> _SOURCE_:
------------------------------------------------

On Wed, Jul 2, 2014 at 5:55 PM, Andy Seaborne <[email protected]> wrote:
> On 02/07/14 22:27, Benson Margulies wrote:
>>
>> On Wed, Jul 2, 2014 at 5:11 PM, Andy Seaborne <[email protected]> wrote:
>>>
>>> On 02/07/14 21:45, Benson Margulies wrote:
>>>>
>>>>
>>>> Andy,
>>>>
>>>> The upshot of all of this is that ISO-639-3 codes should work.
>>>> However, that leaves a mystery to me. If I store a triple with @en,
>>>> and someone queries with @eng, are they supposed to match? In
>>>> practical terms, do they match in TDB or any other common triple
>>>> stores?
>>>
>>>
>>>
>>> No.
>>>
>>> ""@en and ""@eng are different RDF terms.  As is ""@en-uk.
>>>
>>> All the stores I know of treat language tags as (normalized) strings.
>>
>>
>> That's perfectly clear and perfectly awful, at least for people who
>> care about Persian, Dari, and that ilk. Thanks.
>
>
> Why?  All ISO-639 systems are supported - but there is no equivalence tables
> between the different systems built in.  Or within the systems (B and T
> codes).

------------------------------------------------

> _EXERCISE SET_:
**a.** Reproduce the passage of the email exchange on RDF language tags that opens with the words containing "On Wed, Jul 2, 2014 at 5:55" and closes with "codes should work.".
**b.** Extend the email exchange on RDF language tags, picking up right after its final sentence.

> _Records from a dataset_:
------------------------------------------------

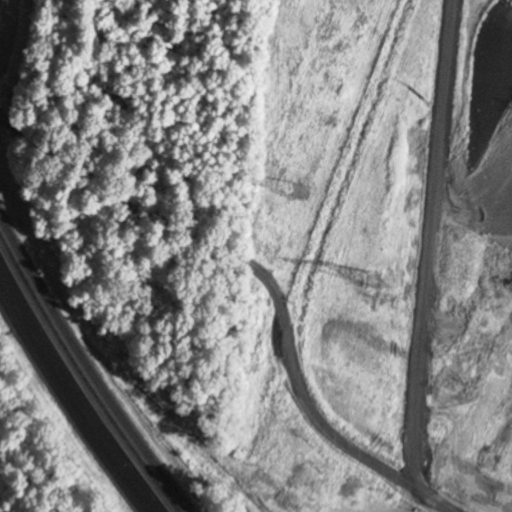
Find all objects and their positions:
power tower: (298, 193)
road: (267, 282)
power tower: (373, 282)
railway: (88, 366)
railway: (83, 376)
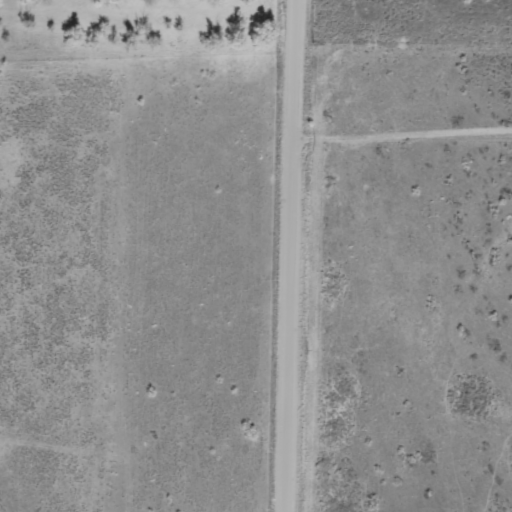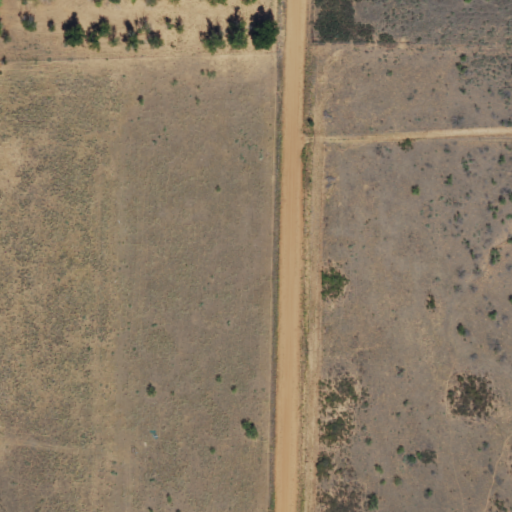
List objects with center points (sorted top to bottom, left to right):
road: (292, 256)
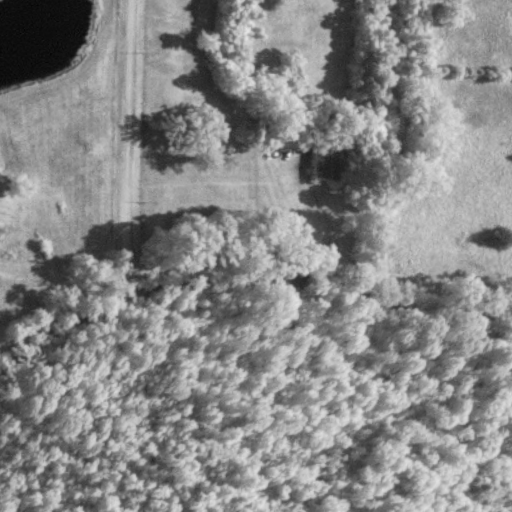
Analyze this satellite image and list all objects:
road: (129, 136)
building: (325, 159)
road: (246, 256)
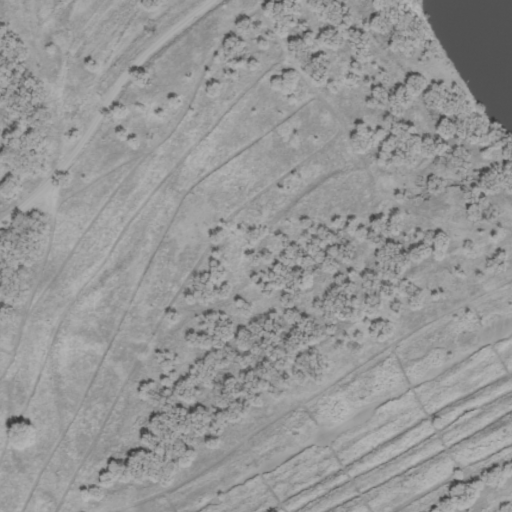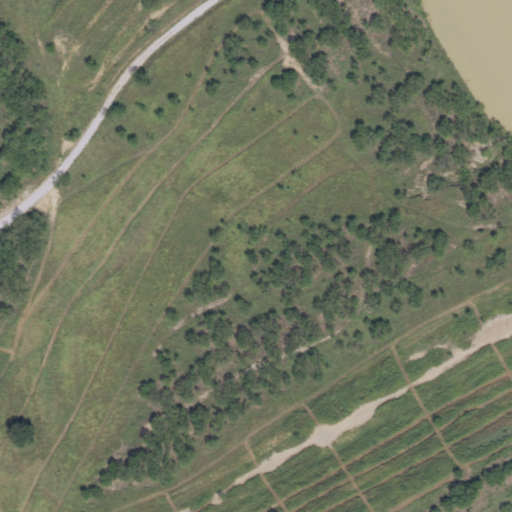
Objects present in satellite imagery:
road: (112, 112)
road: (28, 334)
road: (460, 487)
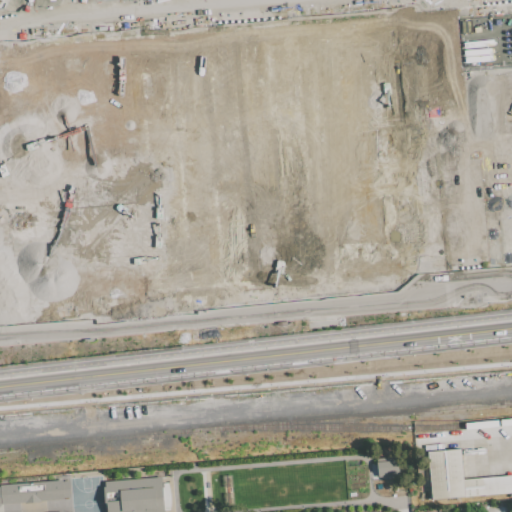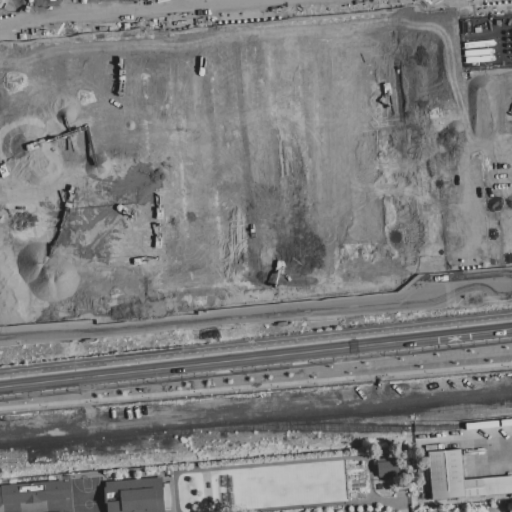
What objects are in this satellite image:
park: (342, 1)
park: (186, 2)
park: (24, 6)
park: (62, 7)
road: (182, 17)
park: (175, 31)
road: (37, 33)
park: (18, 34)
park: (411, 50)
park: (6, 51)
building: (427, 60)
park: (134, 72)
park: (9, 81)
road: (256, 83)
road: (188, 94)
road: (275, 149)
road: (309, 150)
park: (368, 154)
building: (196, 165)
road: (432, 168)
park: (467, 180)
road: (470, 180)
park: (335, 239)
road: (310, 264)
parking lot: (6, 289)
building: (101, 307)
road: (256, 313)
road: (256, 344)
road: (256, 358)
park: (289, 373)
road: (256, 386)
railway: (366, 414)
railway: (366, 426)
railway: (110, 436)
road: (473, 441)
building: (386, 466)
building: (386, 468)
building: (460, 477)
building: (460, 478)
building: (32, 491)
building: (34, 491)
park: (85, 494)
building: (133, 495)
building: (133, 495)
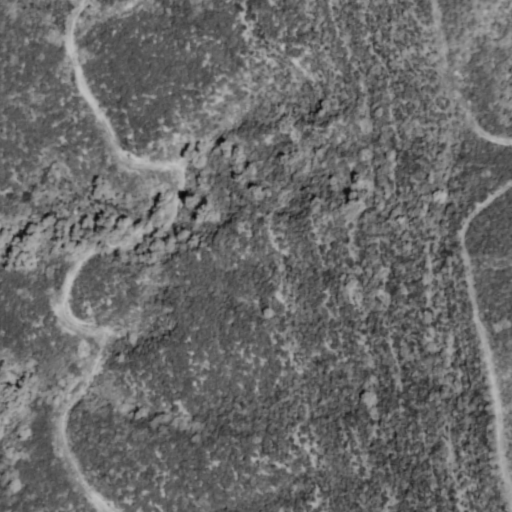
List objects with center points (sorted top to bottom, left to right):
road: (465, 224)
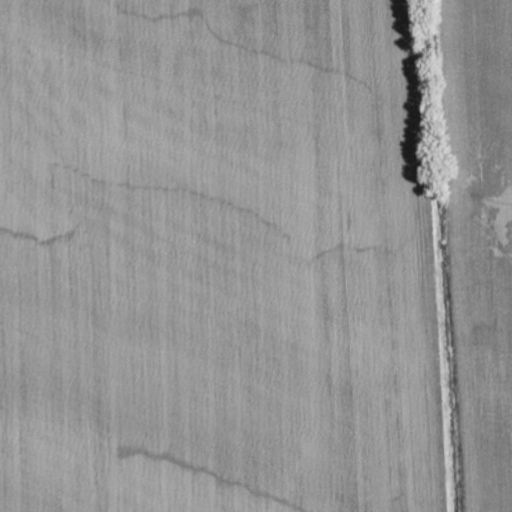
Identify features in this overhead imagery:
road: (464, 256)
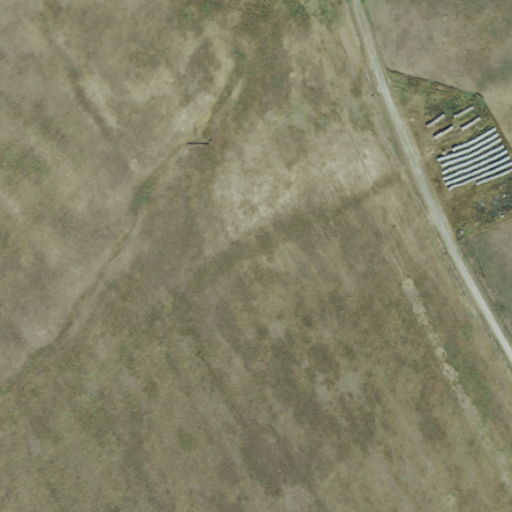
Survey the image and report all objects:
road: (422, 179)
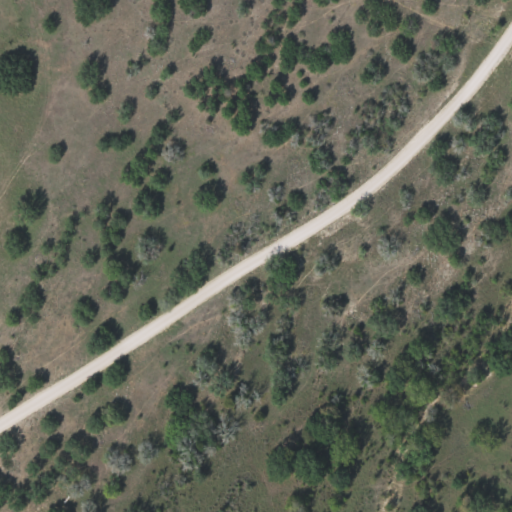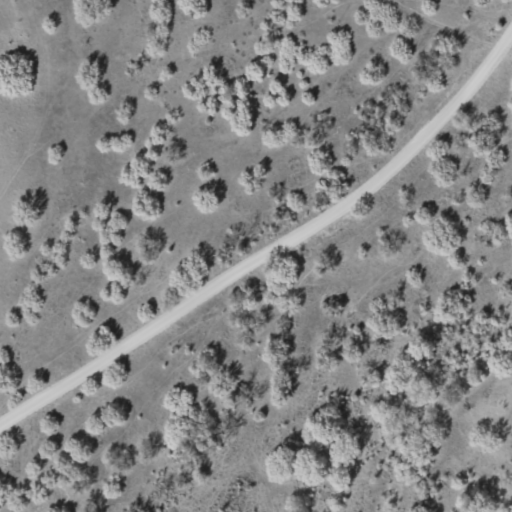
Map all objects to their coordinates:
road: (270, 209)
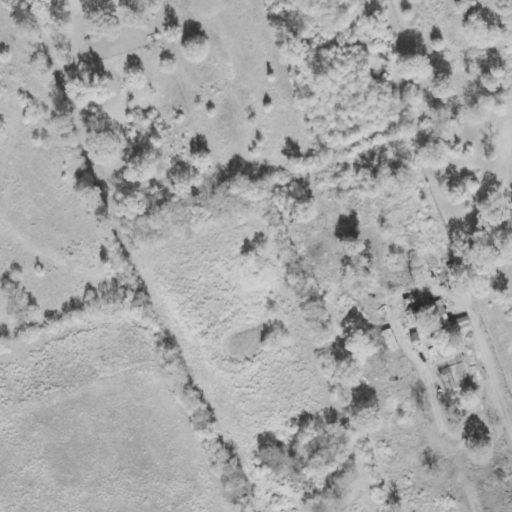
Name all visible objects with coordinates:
building: (448, 320)
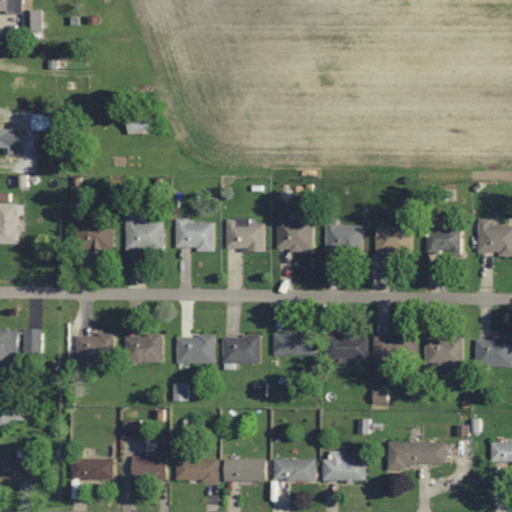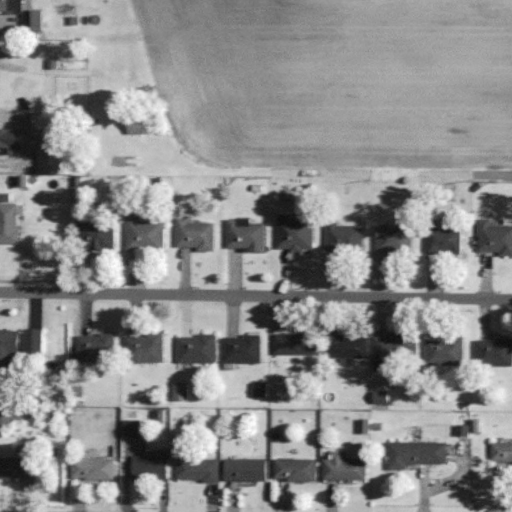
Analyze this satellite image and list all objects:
building: (12, 6)
building: (36, 20)
building: (27, 84)
building: (47, 123)
building: (8, 139)
building: (10, 223)
building: (146, 232)
building: (297, 232)
building: (97, 234)
building: (198, 234)
building: (247, 234)
building: (347, 236)
building: (495, 237)
building: (396, 240)
building: (446, 240)
road: (256, 294)
building: (36, 339)
building: (297, 343)
building: (397, 343)
building: (349, 345)
building: (9, 346)
building: (98, 347)
building: (146, 348)
building: (199, 348)
building: (244, 348)
building: (446, 350)
building: (495, 351)
building: (10, 404)
building: (420, 452)
building: (502, 452)
building: (152, 466)
building: (17, 467)
building: (346, 467)
building: (95, 468)
building: (200, 469)
building: (248, 469)
building: (297, 469)
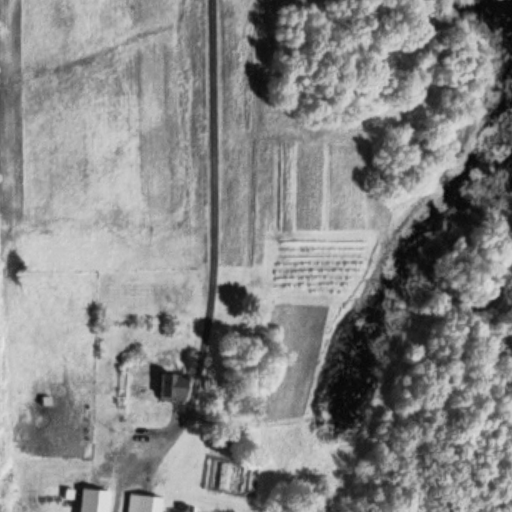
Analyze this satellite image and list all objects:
road: (212, 234)
building: (172, 384)
building: (170, 385)
building: (92, 498)
building: (93, 499)
building: (142, 500)
building: (142, 502)
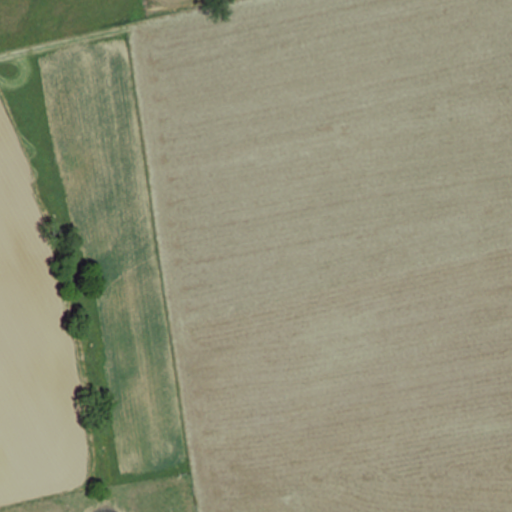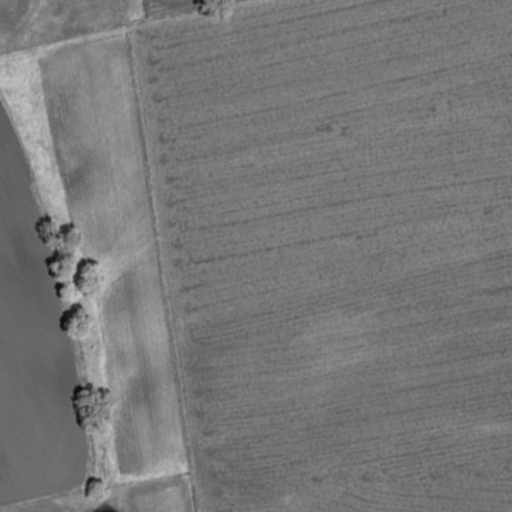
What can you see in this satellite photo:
road: (102, 37)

------------------------------------------------

> _RESULTS FOR THE EXERCISE_:
**a.**
On Wed, Jul 2, 2014 at 5:55 PM, Andy Seaborne <[email protected]> wrote:
> On 02/07/14 22:27, Benson Margulies wrote:
>>
>> On Wed, Jul 2, 2014 at 5:11 PM, Andy Seaborne <[email protected]> wrote:
>>>
>>> On 02/07/14 21:45, Benson Margulies wrote:
>>>>
>>>>
>>>> Andy,
>>>>
>>>> The upshot of all of this is that ISO-639-3 codes should work.

**b.**
Well, I'm exaggerating. "Perfectly awful" should be 'mildly inconvenient'/

In my space, it's typical to assume that language code comparisons
know the equivalence between en and eng. So, if one expect to process
a range of data including languages only distinguished in -3 space.
There's lots of RDF out there with @en. So, I can't just throw the
switch, as it were, to -3 codes and expect to match against it. I need
to be careful to use -1 codes except for those languages where -3
codes are required to distinguish.

Am I making sense?


>
> (This is all outside the RDF specs - they just inherit from W3C
> Internationalization and BCP 47).
>
>
> Experiment with:
> http://www.sparql.org/data-validator.html
>
>         Andy
>
>
>>
>>>
>>> SPARQL uses LANGMATCHES, which is the algorithm from RFC 4647 "Matching
>>> of
>>> Language Tags".
>>>
>>> If you want semantic (ha!) equality, then canonicalizing on input is
>>> best.
>>> Then worry about en-uk.
>>>
>>>          Andy
>>>
>>>
>>>>
>>>>
>>>>
>>>> On Wed, Jul 2, 2014 at 12:34 PM, Andy Seaborne <[email protected]> wrote:
>>>>>
>>>>>
>>>>> On 02/07/14 12:01, Benson Margulies wrote:
>>>>>>
>>>>>>
>>>>>>
>>>>>> I always see two-letter ISO-639-1 language codes. This isn't enough,
>>>>>> not all languages have them.
>>>>>>
>>>>>> Does the spec specifically call for these, or does it also allow for
>>>>>> -3?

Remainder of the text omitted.